CVE-2022-44542 is a critical remote code execution vulnerability found in lesspipe versions prior to 2.06. lesspipe is a shell script used to preprocess files for viewing in pagers like less. The vulnerability arises due to unsafe deserialization of Perl Storable (pst) files. Specifically, lesspipe processes these pst files by deserializing objects without proper validation, which allows an attacker to craft malicious serialized data containing a key/value pair in a hash that triggers execution of a destructor method during deserialization. This leads to arbitrary code execution in the context of the user running lesspipe, without requiring any authentication or user interaction. The CVSS 3.1 base score is 9.8 (critical), reflecting the high impact on confidentiality, integrity, and availability, combined with ease of exploitation over the network without privileges. The underlying weakness is CWE-502: Deserialization of Untrusted Data. Although no known exploits in the wild have been reported, the vulnerability is severe due to the nature of deserialization flaws and the potential for remote exploitation. lesspipe is commonly used in Unix-like environments, often integrated into shell environments for enhanced file viewing capabilities. The lack of a vendor or product name in the record suggests this is a community or open-source tool rather than a commercial product. No official patches or fixes are linked yet, so users must be cautious and monitor for updates.
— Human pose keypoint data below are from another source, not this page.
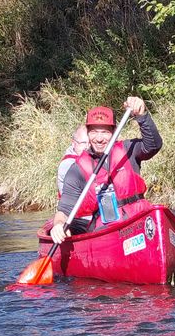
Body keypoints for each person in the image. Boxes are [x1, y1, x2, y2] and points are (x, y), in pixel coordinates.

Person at [49, 96, 160, 244]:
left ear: (114, 132)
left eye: (105, 132)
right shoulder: (77, 170)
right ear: (88, 134)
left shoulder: (128, 150)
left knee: (173, 215)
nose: (99, 138)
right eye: (94, 132)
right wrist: (58, 225)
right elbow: (64, 211)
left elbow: (153, 145)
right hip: (108, 232)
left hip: (138, 220)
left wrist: (142, 115)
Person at [57, 124, 89, 194]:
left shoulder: (86, 158)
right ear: (73, 143)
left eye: (90, 143)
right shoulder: (68, 164)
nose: (87, 147)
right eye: (83, 143)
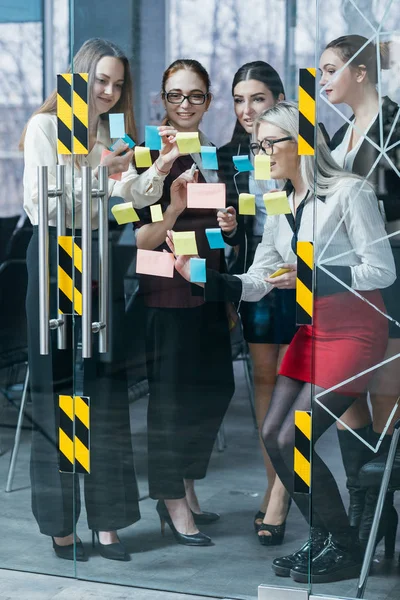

For European organizations, this vulnerability poses a significant risk, especially for those relying on Linux or Unix-based systems where lesspipe is deployed as part of the command-line toolchain. Successful exploitation could allow attackers to execute arbitrary code remotely, leading to full system compromise, data theft, or disruption of services. This is particularly concerning for critical infrastructure, government agencies, and enterprises with sensitive data or operational technology environments. Since lesspipe is often used by system administrators and developers, exploitation could lead to privilege escalation or lateral movement within networks. The vulnerability's impact on confidentiality, integrity, and availability is high, potentially enabling attackers to implant persistent backdoors or disrupt business operations. The lack of authentication and user interaction requirements increases the attack surface, making automated exploitation feasible. European organizations with open-source software dependencies or those that integrate lesspipe into their workflows must prioritize mitigation to avoid exposure.

Immediate mitigation steps include auditing systems to identify installations of lesspipe and verifying their versions. Until an official patch is released, organizations should consider disabling lesspipe or restricting its usage to trusted users and environments. Employing application whitelisting and restricting execution privileges can limit the impact of exploitation. Monitoring logs for unusual deserialization activity or unexpected execution patterns may help detect attempted exploitation. Network segmentation and limiting exposure of systems running lesspipe to untrusted networks will reduce risk. Organizations should subscribe to relevant security advisories and update lesspipe to version 2.06 or later once available. Additionally, applying general best practices for handling serialized data—such as avoiding deserialization of untrusted input—should be enforced in custom scripts or tools. Security teams should conduct penetration testing and vulnerability scans focusing on deserialization flaws to identify other potential weaknesses.